Emsal Mahkeme Kararı İstanbul Bölge Adliye Mahkemesi 45. Hukuk Dairesi 2020/211 E. 2021/512 K. 18.05.2021 T.

Görüntülediğiniz mahkeme kararı kesinleşmiş bir karardır.

T.C.
İSTANBUL
BÖLGE ADLİYE MAHKEMESİ
45. HUKUK DAİRESİ
DOSYA NO: 2020/211
KARAR NO: 2021/512
T Ü R K M İ L L E T İ A D I N A
İ S T İ N A F K A R A R I
İNCELENEN KARARIN
MAHKEMESİ: İSTANBUL ANADOLU 4. ASLİYE TİCARET MAHKEMESİ
ESAS NO: 2015/1265
KARAR NO: 2017/1141
KARAR TARİHİ: 07/11/2017
DAVA: İTİRAZIN İPTALİ
KARAR TARİHİ: 18/05/2021
6100 Sayılı Hukuk Muhakemeleri Kanunu’nun 353. Maddesi uyarınca dosya incelendi,
GEREĞİ DÜŞÜNÜLDÜ:
DAVA: Davacı vekili dava dilekçesi ile; taraflar arasında 16.01.2014 ve 20.01.2014 tarihli sözleşme akdedildiğini, 16.01.2014 tarihli sözleşmeden 11.800 TL ve 20.01.2014 tarihli sözleşmeden 13.500.43 TL’nin ödenmemesi üzerine davalı aleyhine Anadolu …lcra Müdürlüğü’nün … E sayılı dosyası üzerinden takibe geçilmiş ise de itiraz üzerine takibin durduğunu öne sürerek, itirazın iptaline ve % 20 inkar tazminatına mahkumiyetine karar verilmesini talep ve dava etmiştir.

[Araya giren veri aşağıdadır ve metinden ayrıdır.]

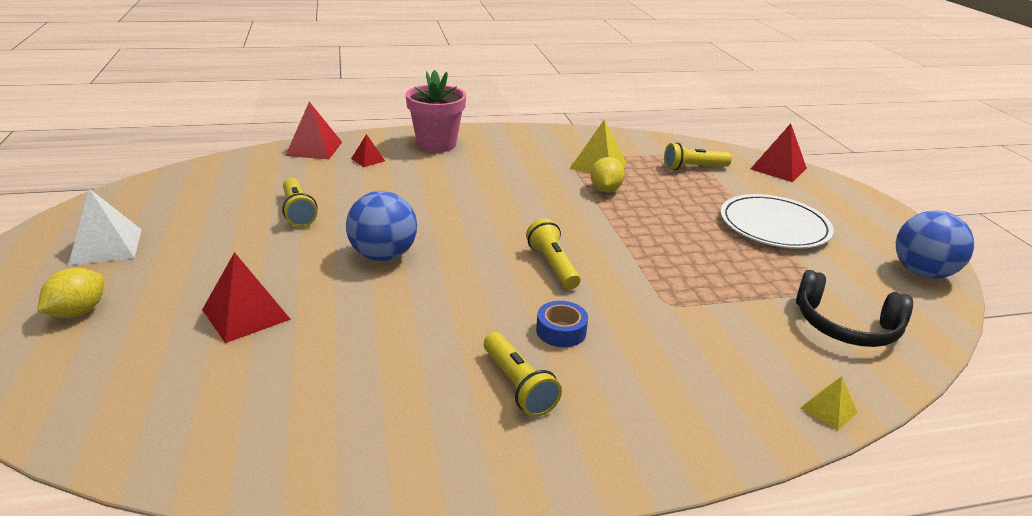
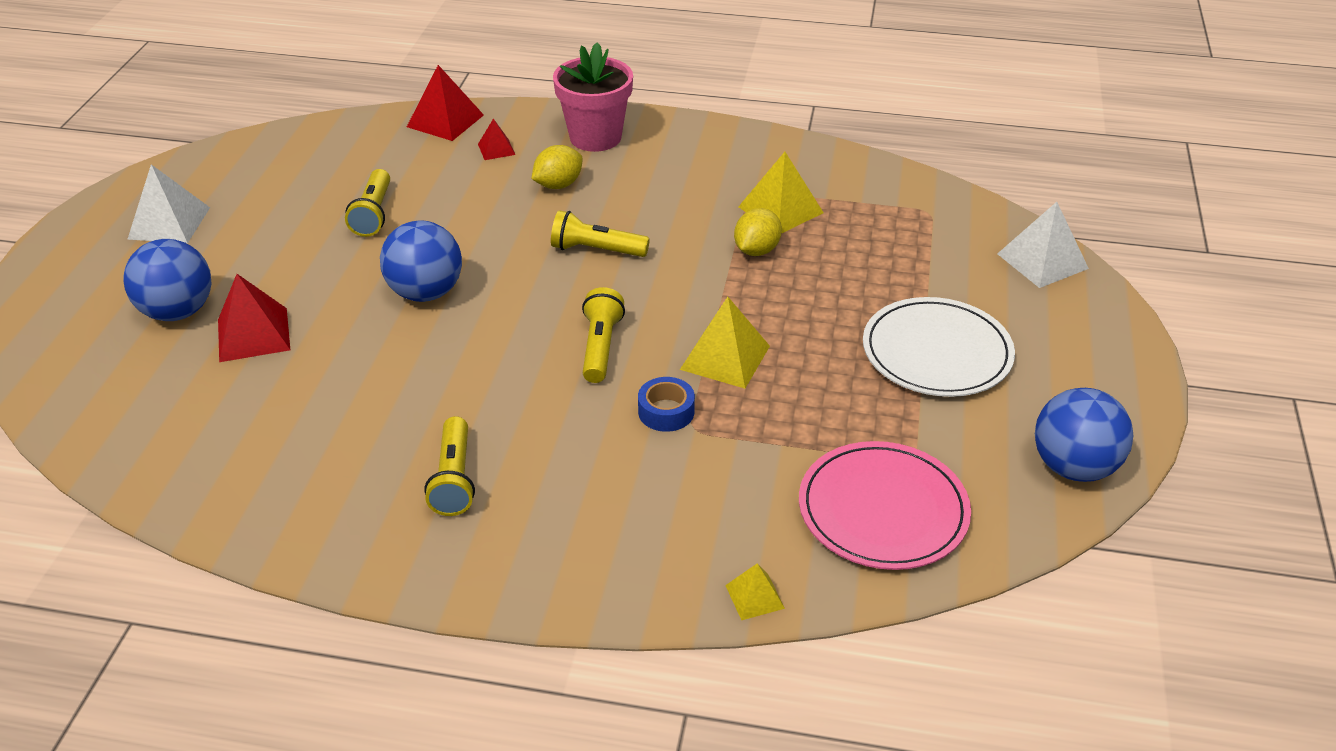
camera: 25 degrees right, 10 degrees up
(78, 312) = (114, 297): yellow lemon -> yellow lemon (558, 185)
(156, 311) = (178, 312): none -> blue ball
(561, 331) = (544, 430): blue tape -> blue tape (666, 411)
(646, 254) = (725, 357): none -> yellow pyramid
(693, 168) = (913, 237): yellow flashlight -> yellow flashlight (596, 250)
(778, 168) = (1042, 261): red pyramid -> white pyramid
(845, 326) = (883, 510): black headphones -> pink plate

CEVAP: Davalı vekili cevap dilekçesi ile; davacı şirketin, müvekkil şirketle bina malikleri adına, Üsküdar … mh. … pafta … ada … parsel ve ayrıca Ümraniye … Mah. …, …, … nolu parsellerde bulunan gayrimenkullere ilişkin deprem güvenliği analizi yapmak/yaptırmak işlemlerini başından sonuna kadar takip etmek üzere 16.01.2014 ve 20.01.2014 tarihli iki adet sözleşme imzalandığını, resmi kurumlara yapılan müracaatlarda müvekkil şirket adına değil malikler adına yapıldığını, bu nedenle husumetin bina maliklerine yöneltilmesi gerektiğini, görevli mahkemenin de tüketici mahkemesi olduğundan görev ve husumetten dolayı davanın reddine karar verilmesini davacının işe henüz başlamadan 5.000 TL avans alıp, işi yarım bıraktığını, bilahare aylar sonra şirket yetkilisi vekil olarak işi kendisinin tamamladığını, avansı iade etmeyen davacının, süreci başlattığını, bir kısım masraflar yaptığını iddia ederek kapalı fatura olarak 11.02.2014 tarihli 2.950 TL, 11.02.2014 tarihli 1.475 TL ve 01.03.2014 tarihli 1.475 TL tutarlı faturaları keserek müvekkiline yolladığını, davacının işi süresinde ve sözleşmeye uyun yaptığını ispat etmesi gerektiğininden davanın reddine karar verilmesini talep etmiştir.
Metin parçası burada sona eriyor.